— Data extracts —
━━━━
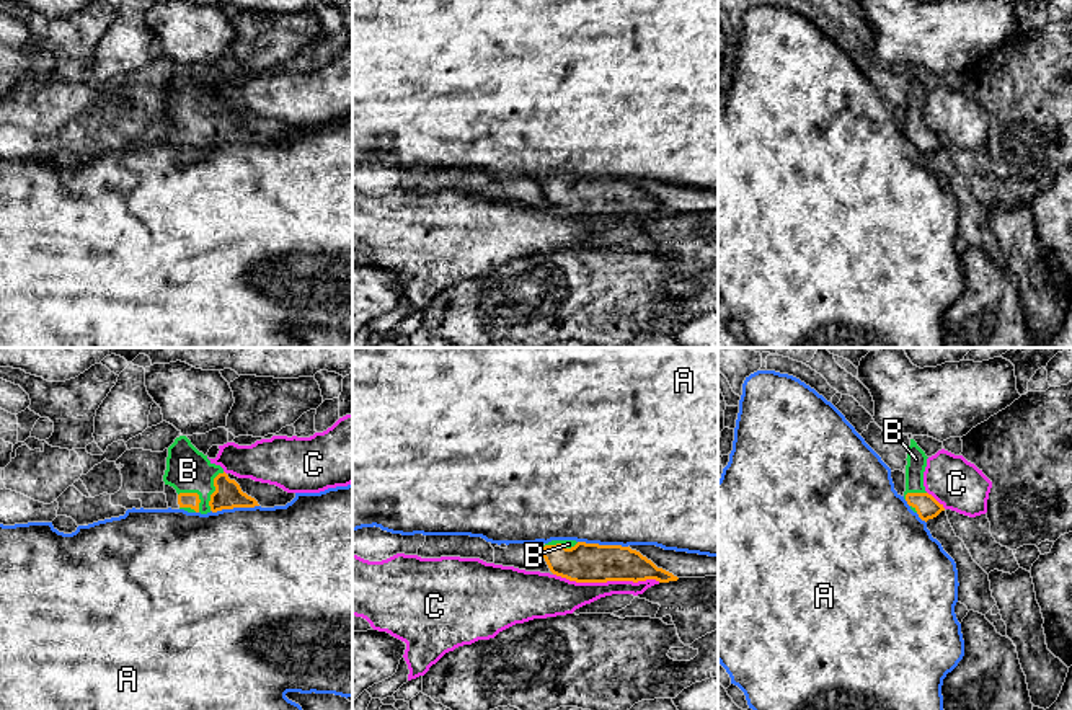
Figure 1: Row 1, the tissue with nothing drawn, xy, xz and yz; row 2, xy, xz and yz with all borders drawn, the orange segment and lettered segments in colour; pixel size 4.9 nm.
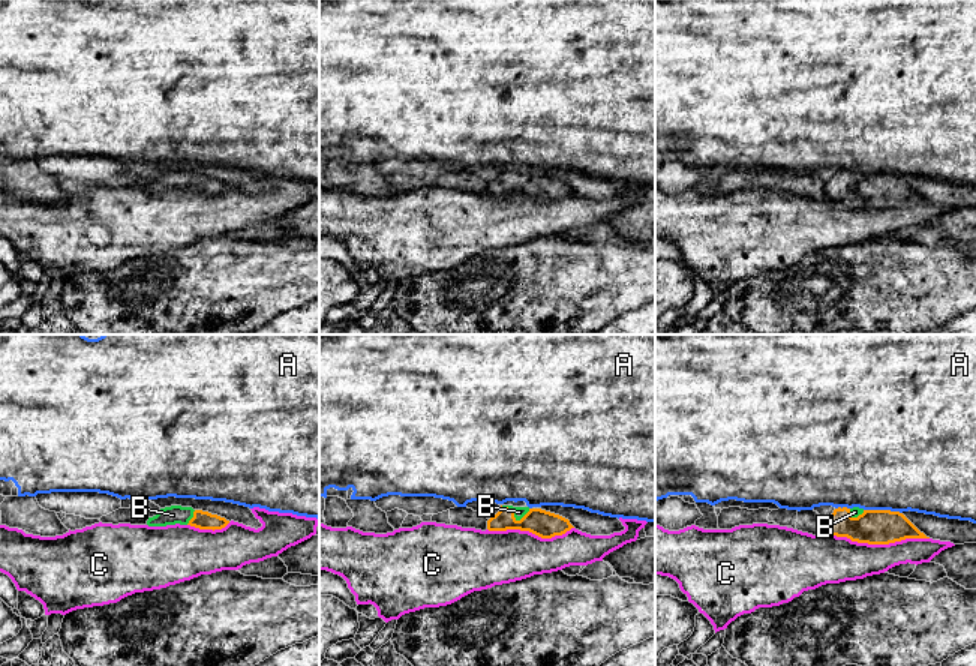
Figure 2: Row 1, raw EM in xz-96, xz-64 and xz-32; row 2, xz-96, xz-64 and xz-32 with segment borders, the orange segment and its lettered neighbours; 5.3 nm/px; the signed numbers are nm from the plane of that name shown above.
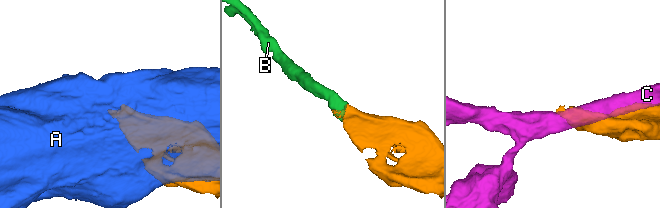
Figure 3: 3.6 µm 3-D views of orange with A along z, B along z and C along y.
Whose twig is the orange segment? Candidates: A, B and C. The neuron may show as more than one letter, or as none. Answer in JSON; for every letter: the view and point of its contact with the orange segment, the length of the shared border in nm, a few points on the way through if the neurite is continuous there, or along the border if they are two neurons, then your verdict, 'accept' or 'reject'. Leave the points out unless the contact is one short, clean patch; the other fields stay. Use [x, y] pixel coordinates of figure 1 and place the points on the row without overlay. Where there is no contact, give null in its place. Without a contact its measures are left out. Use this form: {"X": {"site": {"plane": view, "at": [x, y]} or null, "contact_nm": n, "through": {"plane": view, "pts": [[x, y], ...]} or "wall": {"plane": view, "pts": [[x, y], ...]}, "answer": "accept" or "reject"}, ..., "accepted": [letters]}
{"A": {"site": {"plane": "xz", "at": [602, 180]}, "contact_nm": 260, "answer": "reject"}, "B": {"site": {"plane": "xy", "at": [196, 128]}, "contact_nm": 140, "through": {"plane": "xy", "pts": [[185, 134], [196, 128], [196, 115], [188, 105]]}, "answer": "accept"}, "C": {"site": {"plane": "xz", "at": [607, 214]}, "contact_nm": 550, "answer": "reject"}, "accepted": ["B"]}

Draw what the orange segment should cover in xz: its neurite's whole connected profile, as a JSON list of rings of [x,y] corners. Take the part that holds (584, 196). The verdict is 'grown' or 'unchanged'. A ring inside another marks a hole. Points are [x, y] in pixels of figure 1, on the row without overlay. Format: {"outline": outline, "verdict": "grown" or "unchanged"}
{"outline": [[[552,175],[540,184],[553,209],[576,217],[679,214],[630,181]]], "verdict": "grown"}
━━━━
— Exercise —
Within the data above, pick out all lines holding the word "lettered".

— Output for this task —
Figure 1: Row 1, the tissue with nothing drawn, xy, xz and yz; row 2, xy, xz and yz with all borders drawn, the orange segment and lettered segments in colour; pixel size 4.9 nm.
Figure 2: Row 1, raw EM in xz-96, xz-64 and xz-32; row 2, xz-96, xz-64 and xz-32 with segment borders, the orange segment and its lettered neighbours; 5.3 nm/px; the signed numbers are nm from the plane of that name shown above.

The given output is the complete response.